*Texto de estudio*
%%
Ya sea para restaurar la pradera de pastos altos o cualquier otro ecosistema, se debe tener cuidado de utilizar las especies de hongos adecuadas, dicen los científicos.
CRÉDITO: CASSI SAARI / WIKIMEDIA COMMONS
Peligros de una invasión alienígena
Pero si los hongos micorrícicos pueden ser los salvadores de la conservación, también pueden ser los villanos, turboalimentando los estragos de las especies exóticas. En Sudamérica y Australasia, los hongos ectomicorrícicos han ayudado a los pinos invasores a apoderarse de grandes extensiones de tierra al aumentar su capacidad de absorber agua, lo que ha reducido la biodiversidad y aumentado el riesgo de incendios forestales. En China, la vara de oro canadiense se está extendiendo por humedales frágiles, posiblemente gracias al impulso de la red micorrícica que ha cambiado las lealtades de la vegetación autóctona.
En ningún otro lugar es tan evidente el peligro de que las micorrizas como en las islas Galápagos, donde la flora autóctona está librando una batalla perdida contra los cultivos agrícolas que los colonos trajeron a las islas en el siglo XIX. Mucha recolección de tierra, muchos experimentos en macetas y horas de observación de esporas bajo el microscopio llevaron a la ecóloga Jessica Duchicela, de la Universidad de las Fuerzas Armadas de Ecuador, a descubrir que estos cultivos agrícolas forjaron estrechos vínculos con hongos micorrícicos que, según sospecha, llegaron en la tierra utilizada para promover el crecimiento de los primeros cultivos. Según ella, las micorrizas importadas han ido terraformando poco a poco las islas, haciendo el suelo más hospitalario para sus socios invasores y menos para los nativos.
Este descubrimiento subraya la necesidad de evaluar el suelo y el ecosistema antes de remover la tierra o sus habitantes microscópicos, ya sea por inoculación o por otras razones, afirma Duchicela. “¿Inocular o no? Yo diría que no se inocule sin conocer la comunidad local de hongos y la planta”. Los resultados de su equipo han ayudado a informar sobre prácticas de conservación en las islas Galápagos; Duchicela también ha aconsejado a los lugareños y agricultores que no esparzan tierra más allá de sus campos ni utilicen fertilizantes micorrícicos procedentes del extranjero.
%%
*Ejercicios propuestos*
a. Indica si cada afirmación coincide con el texto sobre los hongos micorrícicos. Responde sí o no y cita las palabras exactas del texto que lo deciden.
(i) En Sudamérica y Australasia, los hongos ectomicorrícicos han ayudado a pinos invasores a ocupar grandes extensiones de tierra.
(ii) Los colonos llevaron los cultivos agrícolas a las islas Galápagos en el siglo XX.
(iii) Duchicela ha aconsejado a los agricultores que utilicen fertilizantes micorrícicos procedentes del extranjero.
b. Según el texto sobre los hongos micorrícicos, ¿a qué universidad pertenece la ecóloga Jessica Duchicela?
c. Continúa el texto sobre los hongos micorrícicos a partir de su última oración.

[Ítems de un conjunto de datos]
%%
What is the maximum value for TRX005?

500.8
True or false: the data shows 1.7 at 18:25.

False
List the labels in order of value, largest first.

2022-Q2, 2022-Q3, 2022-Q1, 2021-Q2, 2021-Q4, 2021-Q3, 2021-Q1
%%
*Respuestas por ejercicio*
a.
(i) Sí: "los hongos ectomicorrícicos han ayudado a los pinos invasores a apoderarse de grandes extensiones de tierra".
(ii) No: "los cultivos agrícolas que los colonos trajeron a las islas en el siglo XIX".
(iii) No: "ha aconsejado a los lugareños y agricultores que no esparzan tierra más allá de sus campos ni utilicen fertilizantes micorrícicos procedentes del extranjero".

b. A la Universidad de las Fuerzas Armadas de Ecuador.

c.
Pero cada vez es más difícil rastrear la introducción de hongos foráneos. Los inoculantes micorrícicos comerciales están en alza, con un mercado valorado en más de 1.000 millones de dólares. La mayoría de los productos consisten en unos pocos taxones genéricos, comercializados como una solución única. Sin embargo, casi el 90 % de los inoculantes comerciales no mejoran la salud de las plantas ni se alían con su huésped, según informaron Bever y sus colegas en 2024 en New Phytologist. Estos productos ineficaces no solo se traducen en un gasto inútil de 876 millones de dólares, sino que también pueden alterar los entornos en los que se liberan.
Según Liz Koziol, micóloga y ecóloga restauradora, colega de Bever en la Universidad de Kansas y coautora del estudio sobre inoculantes comerciales, la restauración correcta empieza por utilizar micorrizas autóctonas. Ese es el principio en el que se basa su empresa, MycoBloom , que suministra inoculantes fúngicos procedentes de praderas originales y bosques de todo el Medio Oeste. Para frenar la propagación involuntaria de micorrizas no autóctonas, la empresa vende solo a clientes del norte de Estados Unidos. Insta a otras empresas a tomar medidas similares.
Al fin y al cabo, conservar plantas precarias y proporcionarles sus compañeros fúngicos específicos suelen ir de la mano. La mayoría de los hongos micorrícicos son compañeros obligados: necesitan a sus plantas hospedadoras para sobrevivir. De este modo, pueden ser incluso más vulnerables a las presiones de extinción que las plantas huésped, que a menudo pueden cojear si faltan sus socios microbianos. “Soy una gran defensora de usar las micorrizas para proteger las plantas”, dice Corrales, “y de usar las plantas para proteger las micorrizas”.